*** Opening Available records ***
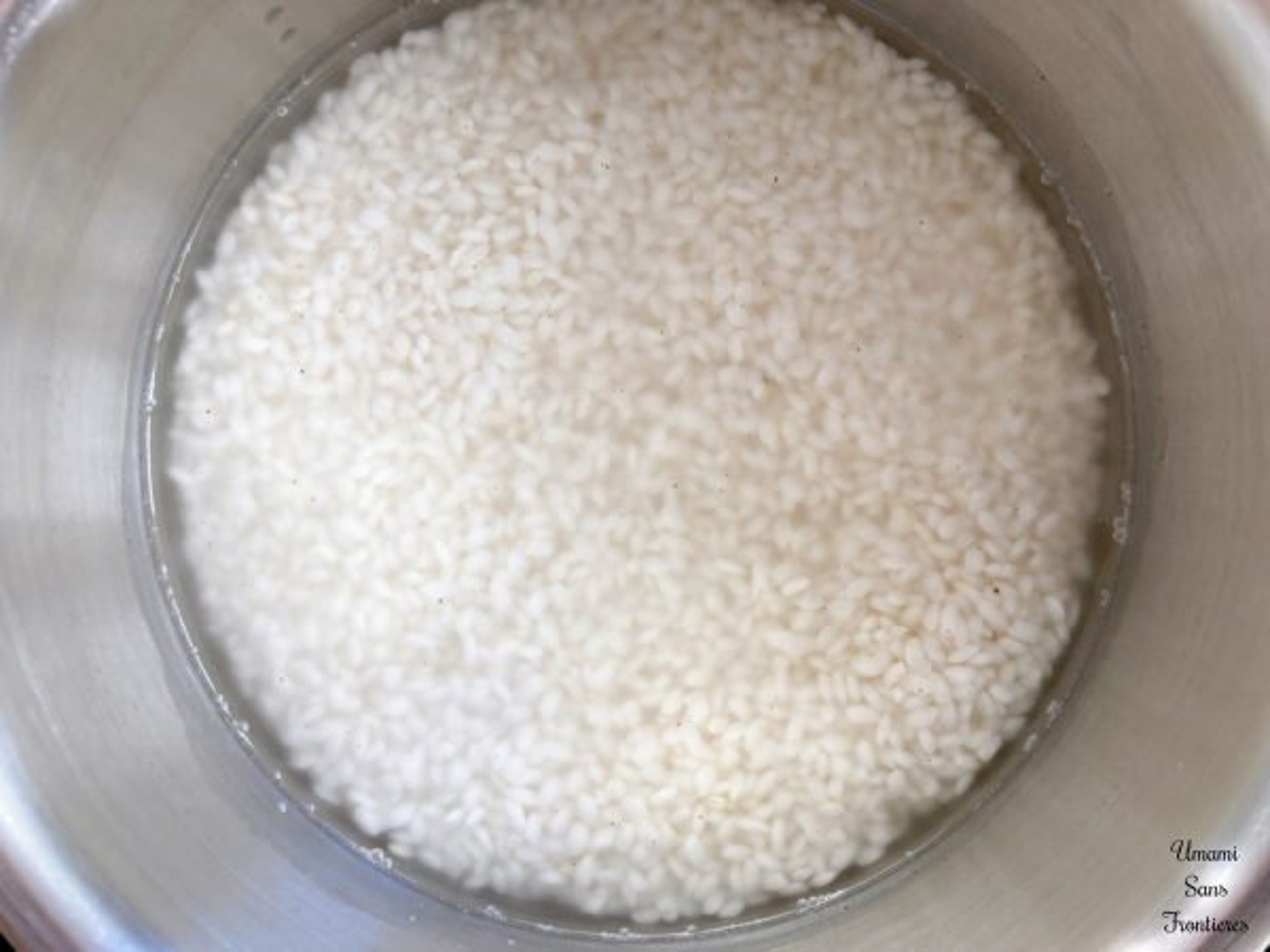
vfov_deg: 49.7
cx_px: 635
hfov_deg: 63.4
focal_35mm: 28
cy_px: 476
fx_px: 1027
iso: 50
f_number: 1.8
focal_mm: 3.99
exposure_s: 1/100
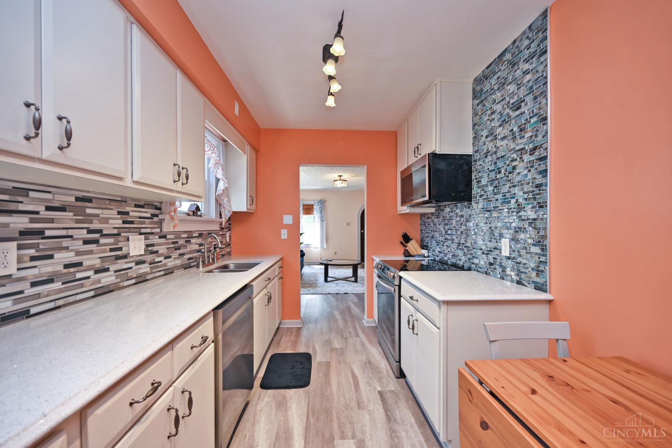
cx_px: 336
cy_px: 224
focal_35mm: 14
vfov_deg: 81.2
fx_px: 261
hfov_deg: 104.3
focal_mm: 14
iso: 220
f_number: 4
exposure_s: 1/60
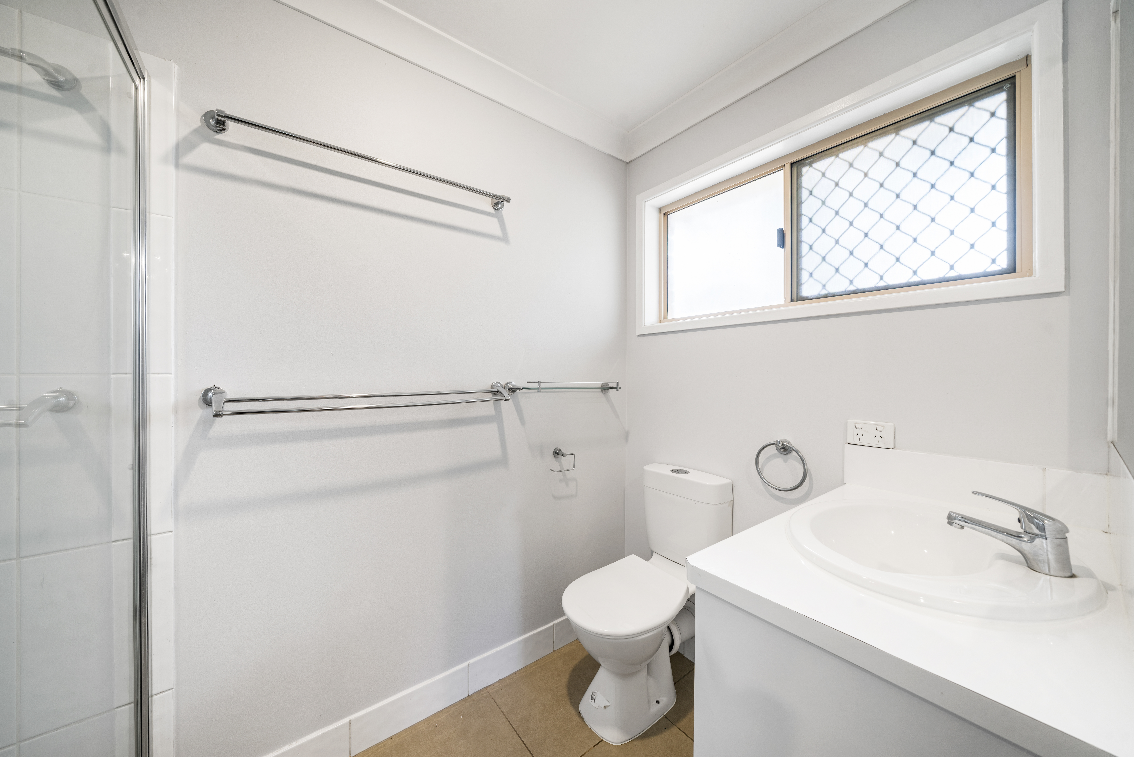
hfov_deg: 112.6
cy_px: 378
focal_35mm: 12
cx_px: 567
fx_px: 378
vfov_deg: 90.0
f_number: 8
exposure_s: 1/1.25
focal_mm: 12
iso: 100
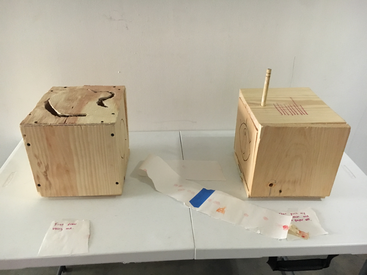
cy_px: 138
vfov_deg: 48.2
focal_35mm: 29
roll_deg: -1.0
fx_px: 307
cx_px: 184
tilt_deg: -31.2
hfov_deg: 61.7
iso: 250
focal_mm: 4.15
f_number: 2.2
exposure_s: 1/15
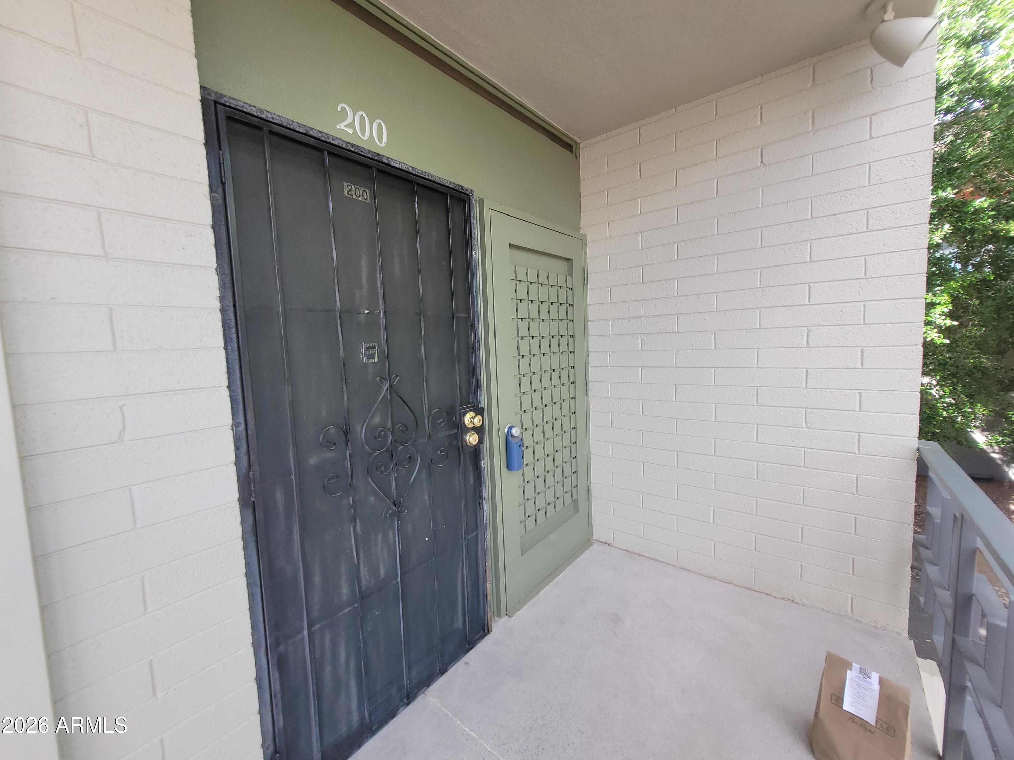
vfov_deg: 89.9
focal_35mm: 13
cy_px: 380
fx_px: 381
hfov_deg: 106.2
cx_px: 507
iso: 40
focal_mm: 1.74
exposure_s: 1/136
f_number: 2.2
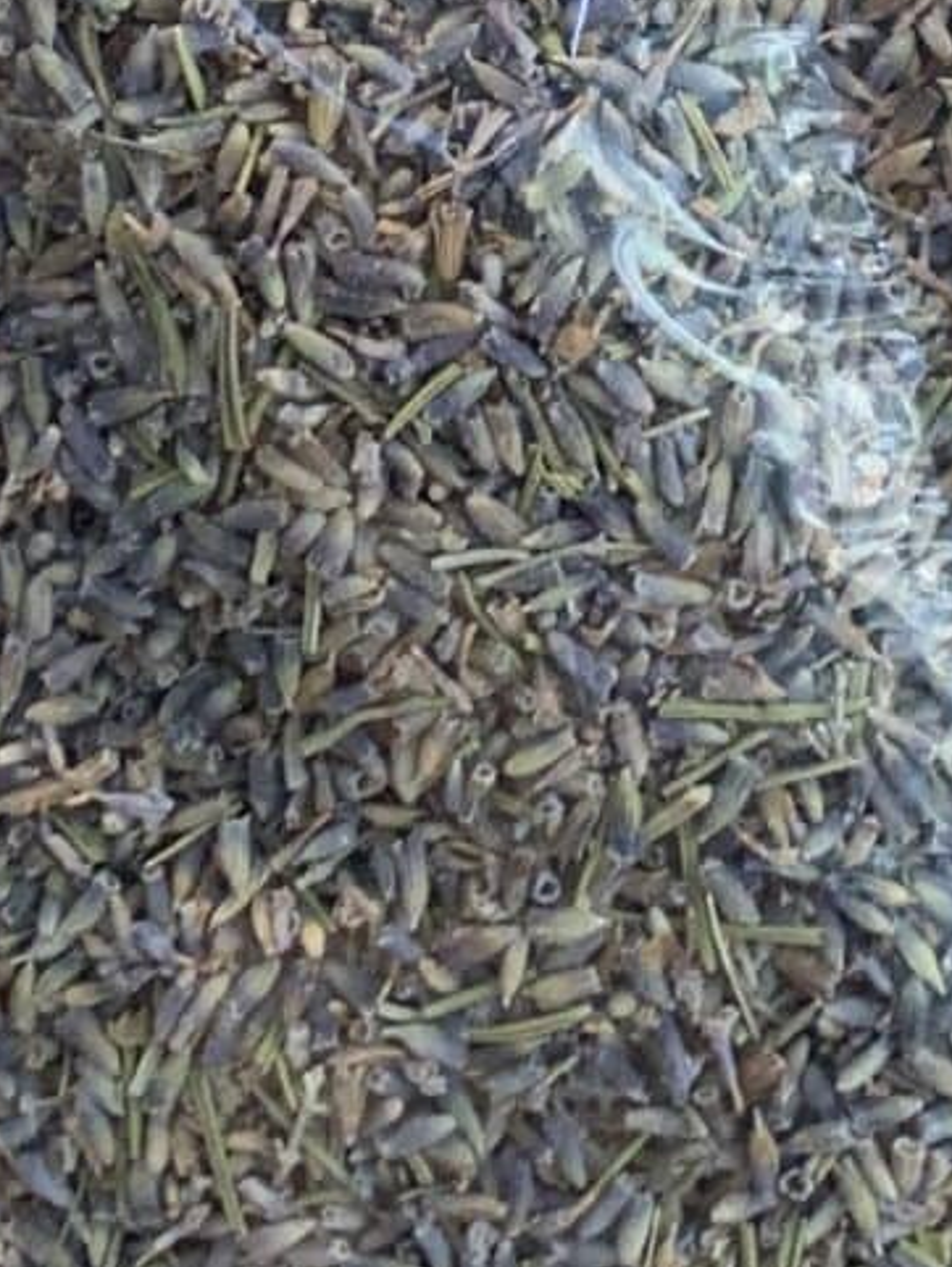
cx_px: 431
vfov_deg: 14.0
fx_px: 5056
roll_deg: -2.8
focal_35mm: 138
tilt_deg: -5.3
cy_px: -103
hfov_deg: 10.8
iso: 80
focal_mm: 4.25
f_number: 1.8
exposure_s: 1/121
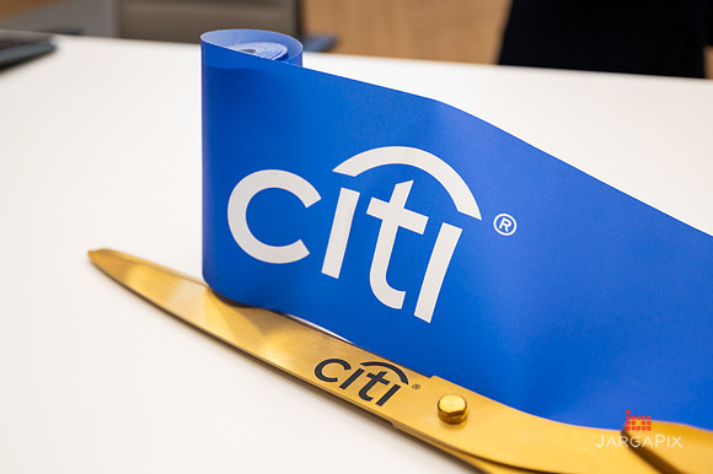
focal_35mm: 38
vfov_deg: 35.1
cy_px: 246
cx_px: 343
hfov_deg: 50.9
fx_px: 749
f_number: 3.2
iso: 400
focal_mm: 36
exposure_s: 1/200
*** Closing Available records ***
● **What the task requires**
Hand over the entries again, exactly as written and without the pictures.

● **Solution to this problem**
vfov_deg: 49.7
cx_px: 635
hfov_deg: 63.4
focal_35mm: 28
cy_px: 476
fx_px: 1027
iso: 50
f_number: 1.8
focal_mm: 3.99
exposure_s: 1/100
cx_px: 336
cy_px: 224
focal_35mm: 14
vfov_deg: 81.2
fx_px: 261
hfov_deg: 104.3
focal_mm: 14
iso: 220
f_number: 4
exposure_s: 1/60
hfov_deg: 112.6
cy_px: 378
focal_35mm: 12
cx_px: 567
fx_px: 378
vfov_deg: 90.0
f_number: 8
exposure_s: 1/1.25
focal_mm: 12
iso: 100
cy_px: 138
vfov_deg: 48.2
focal_35mm: 29
roll_deg: -1.0
fx_px: 307
cx_px: 184
tilt_deg: -31.2
hfov_deg: 61.7
iso: 250
focal_mm: 4.15
f_number: 2.2
exposure_s: 1/15
vfov_deg: 89.9
focal_35mm: 13
cy_px: 380
fx_px: 381
hfov_deg: 106.2
cx_px: 507
iso: 40
focal_mm: 1.74
exposure_s: 1/136
f_number: 2.2
cx_px: 431
vfov_deg: 14.0
fx_px: 5056
roll_deg: -2.8
focal_35mm: 138
tilt_deg: -5.3
cy_px: -103
hfov_deg: 10.8
iso: 80
focal_mm: 4.25
f_number: 1.8
exposure_s: 1/121
focal_35mm: 38
vfov_deg: 35.1
cy_px: 246
cx_px: 343
hfov_deg: 50.9
fx_px: 749
f_number: 3.2
iso: 400
focal_mm: 36
exposure_s: 1/200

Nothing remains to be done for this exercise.